Le féminisme, c’est comme le ménage, si on ne s’y colle pas régulièrement, on finit par s’habituer à la crasse 

Causette est féministe mais de quel féminisme parle-t-on ? « On n’est pas garants d’un féminisme en particulier et on n’est pas le porte-voix des associations féministes. L’engagement se trouve dans nos articles. Évidemment, Causette est féministe, engagé, mais pas militant.

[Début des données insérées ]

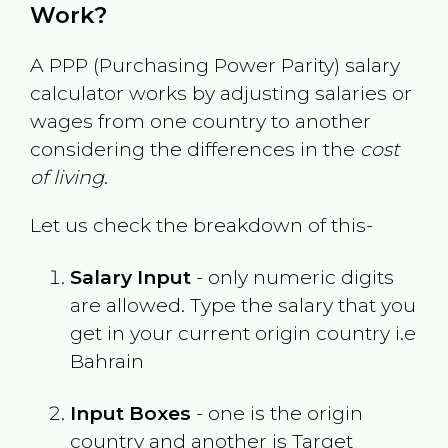
Work?
A PPP (Purchasing Power Parity) salary
calculator works by adjusting salaries or
wages from one country to another
considering the differences in the
cost
of living
.
Let us check the breakdown of this-
Salary Input
- only numeric digits
are allowed. Type the salary that you
get in your current origin country i.e
Bahrain
Input Boxes
- one is the origin
country and another is Target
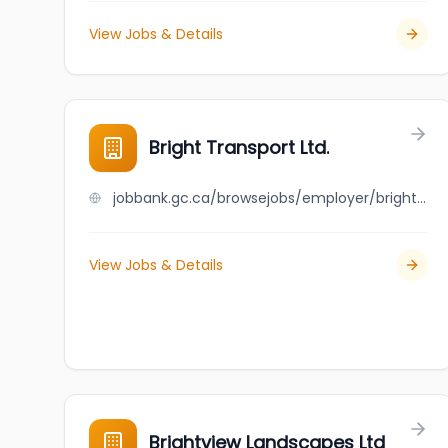
View Jobs & Details
Bright Transport Ltd.
jobbank.gc.ca/browsejobs/employer/bright+transport+ltd./ca
View Jobs & Details
Brightview Landscapes Ltd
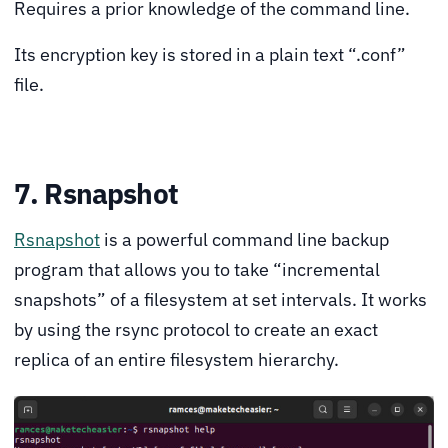
Requires a prior knowledge of the command line.
Its encryption key is stored in a plain text “.conf”
file.
7. Rsnapshot
Rsnapshot
is a powerful command line backup
program that allows you to take “incremental
snapshots” of a filesystem at set intervals. It works
by using the rsync protocol to create an exact
replica of an entire filesystem hierarchy.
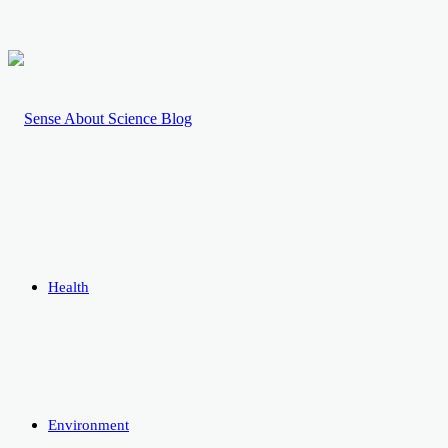
Health
Environment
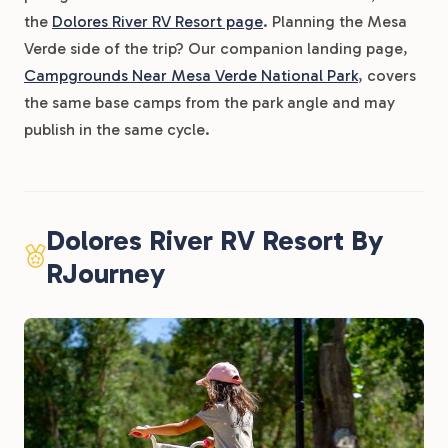
the
Dolores River RV Resort page
. Planning the Mesa
Verde side of the trip? Our companion landing page,
Campgrounds Near Mesa Verde National Park
, covers
the same base camps from the park angle and may
publish in the same cycle.
Dolores River RV Resort By
RJourney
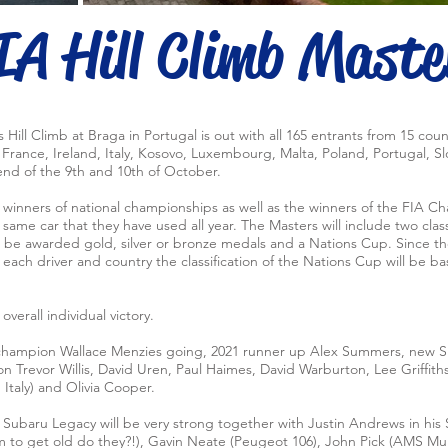
IA Hill Climb Maste
rs Hill Climb at Braga in Portugal is out with all 165 entrants from 15 coun
rance, Ireland, Italy, Kosovo, Luxembourg, Malta, Poland, Portugal, Sl
nd of the 9th and 10th of October.
e winners of national championships as well as the winners of the FIA
same car that they have used all year. The Masters will include two classi
ill be awarded gold, silver or bronze medals and a Nations Cup. Since t
ach driver and country the classification of the Nations Cup will be bas
overall individual victory.
 champion Wallace Menzies going, 2021 runner up Alex Summers, new S
on Trevor Willis, David Uren, Paul Haimes, David Warburton, Lee Griffit
Italy) and Olivia Cooper.
d Subaru Legacy will be very strong together with Justin Andrews in his
m to get old do they?!), Gavin Neate (Peugeot 106), John Pick (AMS Mur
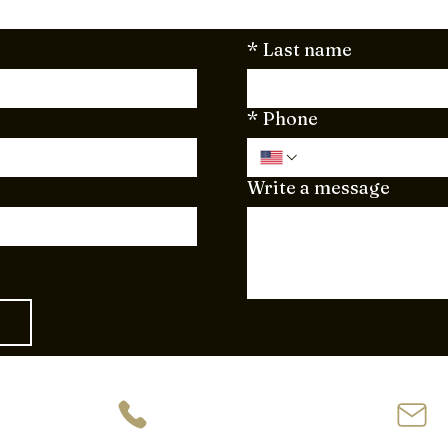
*
Last name
*
Phone
Write a message
ve
954-944-2729
62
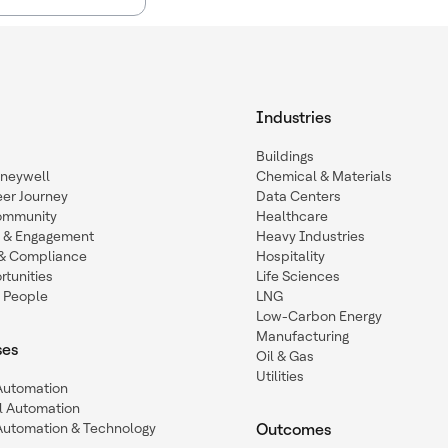
Industries
Buildings
oneywell
Chemical & Materials
eer Journey
Data Centers
ommunity
Healthcare
n & Engagement
Heavy Industries
y & Compliance
Hospitality
tunities
Life Sciences
 People
LNG
Low-Carbon Energy
Manufacturing
ses
Oil & Gas
Utilities
 Automation
l Automation
Automation & Technology
Outcomes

On fait un journal d’opinion. » Dans l’édito du numéro d’avril 2013, Causette réagissait par exemple à un sondage qu’elle avait elle-même commandé (elle l’aurait donc bien cherché !) 1 avec comme question: « Vous, personnellement, vous considérez-vous comme féministe ? ».« 51% des femmes ont répondu “non”. Plus grave pour nos lendemains : alors que les femmes de plus de 65 ans ont répondu “oui” à 59 %, cette proportion s’inverse chez les 18-24 ans, qui sont carrément 60 % à répondre “non”. Non mais, allô, quoi ! T’es une femme et t’es pas féministe ? ! C’est comme si j’te dis t’es sans-papiers et tu votes Marine ! » Causette ne peut s’empêcher d’évoquer son inquiétude face à ces chiffres et de rappeler cette phrase tirée du numéro 5 de novembre 2009 : « Le féminisme, c’est comme le ménage, si on ne s’y colle pas régulièrement, on finit par s’habituer à la crasse ». En ajoutant plus loin que c’est « le mot “féminisme” lui-même qui mérite un bon coup de polish. Parce qu’il est, pour la majorité, synonyme de “femme poilue et revancharde qui picore des testicules comme vous et moi on gobe des olives en terrasse, et que c’est pour ça qu’il ne plaît pas. Devrions-nous le remplacer ? Par “égalitarisme” ? Par “post-féminisme” ? Je ne sais pas très bien. »
Un magazine féministe, nous pouvons l’affirmer, pour un lectorat hétérogène, malgré les nombreuses étiquettes qu’on essaye de lui coller.« 85% de nos ventes sont en dehors de Paris. Pas d’âge, pas de zone géographique, pas de conviction politique plus représentée qu’une autre. On sait ça à partir de ce qu’on a sur nos abonnés et les quelques deux mille réponses à un questionnaire mis en ligne il y a quelque temps. » Comme il n’y a pas un féminisme, il n’y a pas non plus une lectrice de Causette. Des femmes, des hommes, le courrier des lecteurs fait ressentir cet éclectisme. Au sein de la rédaction aussi, les profils sont variés. Quatorze fixes et onze pigistes forment l’équipe de Causette, avec tout de même une grande majorité de femmes mais… avec une idée portée par deux hommes, Gilles Bonjour et Grégory Lassus-Debat : « je me dis que si j’avais été une femme, peut-être que je n’aurais pas réussi à monter le projet. Ça fait un petit moment que les hommes sont au-dessus de la pyramide… » et ça ne
semble pas prêt de changer…

Notes:

  1. Sondage Ifop-Causette réalisé auprès de 954 personnes, en février 2013.